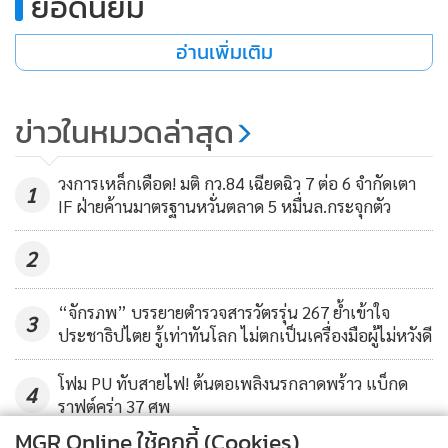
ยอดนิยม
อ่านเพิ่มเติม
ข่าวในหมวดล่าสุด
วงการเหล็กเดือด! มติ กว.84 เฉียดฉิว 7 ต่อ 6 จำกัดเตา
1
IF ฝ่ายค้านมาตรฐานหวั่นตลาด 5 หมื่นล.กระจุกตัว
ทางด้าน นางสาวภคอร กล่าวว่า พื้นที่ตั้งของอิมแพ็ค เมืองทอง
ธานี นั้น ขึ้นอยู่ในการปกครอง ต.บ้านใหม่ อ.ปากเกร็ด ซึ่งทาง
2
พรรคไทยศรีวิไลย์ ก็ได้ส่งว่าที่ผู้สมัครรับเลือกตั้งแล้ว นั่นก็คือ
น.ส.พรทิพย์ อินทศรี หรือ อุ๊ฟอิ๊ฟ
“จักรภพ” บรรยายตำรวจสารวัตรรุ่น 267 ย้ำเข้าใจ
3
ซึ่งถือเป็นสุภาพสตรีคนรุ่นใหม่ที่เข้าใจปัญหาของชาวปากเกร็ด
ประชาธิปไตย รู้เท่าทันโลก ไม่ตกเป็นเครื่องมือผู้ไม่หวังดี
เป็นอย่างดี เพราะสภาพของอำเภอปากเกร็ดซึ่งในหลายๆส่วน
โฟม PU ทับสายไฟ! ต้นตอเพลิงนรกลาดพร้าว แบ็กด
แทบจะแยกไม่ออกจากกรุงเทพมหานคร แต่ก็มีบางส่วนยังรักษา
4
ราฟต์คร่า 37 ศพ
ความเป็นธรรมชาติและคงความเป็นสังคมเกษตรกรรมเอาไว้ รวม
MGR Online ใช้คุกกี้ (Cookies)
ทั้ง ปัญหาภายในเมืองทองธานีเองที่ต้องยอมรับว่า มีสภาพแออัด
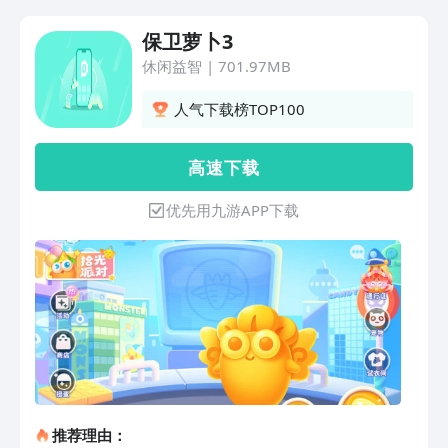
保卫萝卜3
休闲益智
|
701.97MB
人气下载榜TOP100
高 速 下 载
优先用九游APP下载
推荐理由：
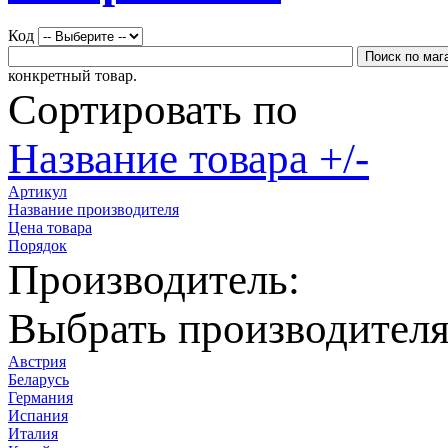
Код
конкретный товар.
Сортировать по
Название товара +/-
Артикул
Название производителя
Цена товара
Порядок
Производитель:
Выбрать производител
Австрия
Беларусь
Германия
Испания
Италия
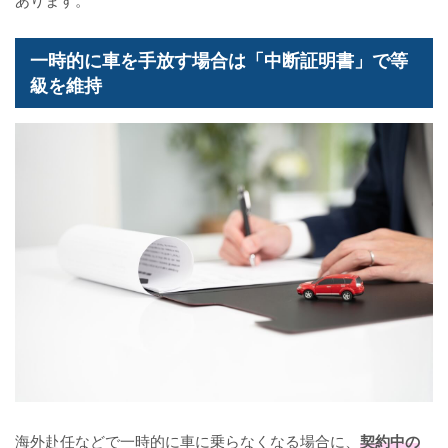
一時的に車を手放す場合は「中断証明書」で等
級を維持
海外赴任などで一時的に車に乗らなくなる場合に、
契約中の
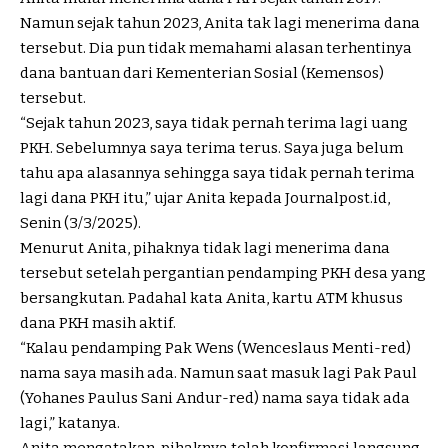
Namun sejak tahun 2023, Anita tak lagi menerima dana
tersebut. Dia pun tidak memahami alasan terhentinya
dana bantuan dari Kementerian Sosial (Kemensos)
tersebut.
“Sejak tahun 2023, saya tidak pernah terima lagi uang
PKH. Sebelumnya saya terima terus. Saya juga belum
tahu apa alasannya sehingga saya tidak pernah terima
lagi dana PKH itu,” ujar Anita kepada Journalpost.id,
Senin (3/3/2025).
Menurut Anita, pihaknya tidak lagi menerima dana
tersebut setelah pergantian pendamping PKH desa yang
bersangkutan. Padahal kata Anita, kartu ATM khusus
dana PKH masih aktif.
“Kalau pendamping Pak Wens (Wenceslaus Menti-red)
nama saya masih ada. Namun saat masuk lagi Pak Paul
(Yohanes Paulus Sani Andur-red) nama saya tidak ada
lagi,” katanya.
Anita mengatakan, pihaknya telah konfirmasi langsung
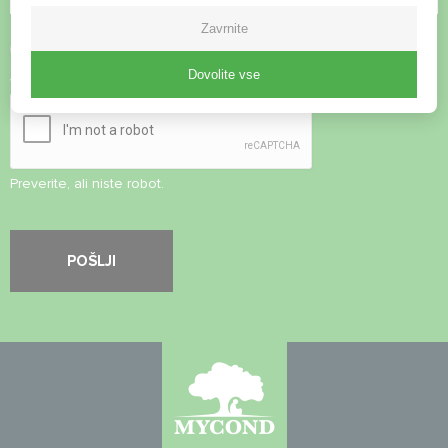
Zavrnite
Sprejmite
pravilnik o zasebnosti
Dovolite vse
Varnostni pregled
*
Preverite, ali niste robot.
--
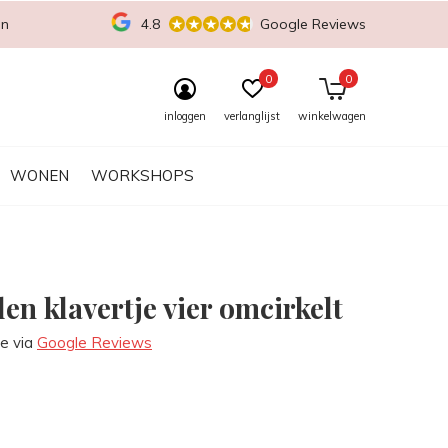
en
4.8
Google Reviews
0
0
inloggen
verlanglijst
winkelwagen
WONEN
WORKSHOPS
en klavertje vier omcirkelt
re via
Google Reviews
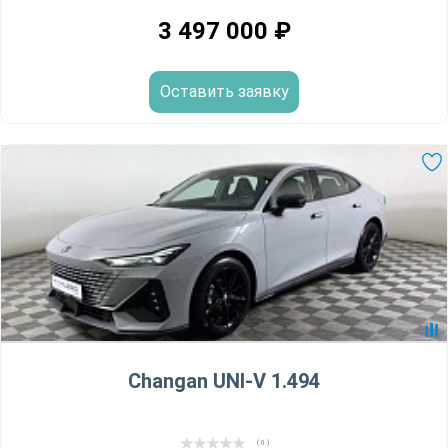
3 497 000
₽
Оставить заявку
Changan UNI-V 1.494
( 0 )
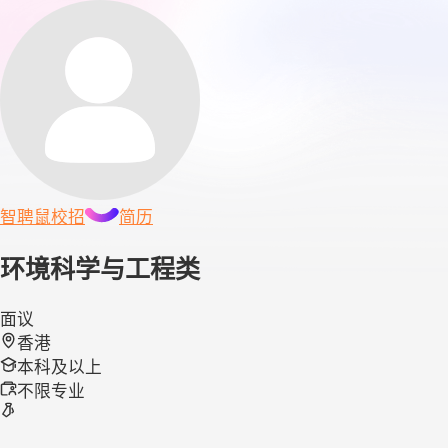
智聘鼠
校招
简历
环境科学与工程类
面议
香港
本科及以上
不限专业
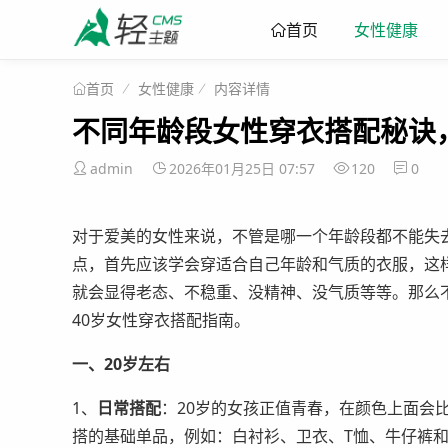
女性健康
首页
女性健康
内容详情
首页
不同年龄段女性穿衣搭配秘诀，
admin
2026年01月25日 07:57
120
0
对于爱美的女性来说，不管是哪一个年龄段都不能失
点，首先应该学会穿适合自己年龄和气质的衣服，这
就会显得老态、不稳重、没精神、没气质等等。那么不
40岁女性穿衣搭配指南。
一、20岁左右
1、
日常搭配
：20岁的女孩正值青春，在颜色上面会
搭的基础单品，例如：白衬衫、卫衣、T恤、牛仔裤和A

- Directions
How would the lines above read from the one with "nama saya masih" to the one with "Preverite, ali niste robot.", inclusive, with no pictures? Write them out exactly.

- Output for this exercise
nama saya masih ada. Namun saat masuk lagi Pak Paul
(Yohanes Paulus Sani Andur-red) nama saya tidak ada
lagi,” katanya.
Anita mengatakan, pihaknya telah konfirmasi langsung
Zavrnite
Sprejmite
pravilnik o zasebnosti
Dovolite vse
Varnostni pregled
*
Preverite, ali niste robot.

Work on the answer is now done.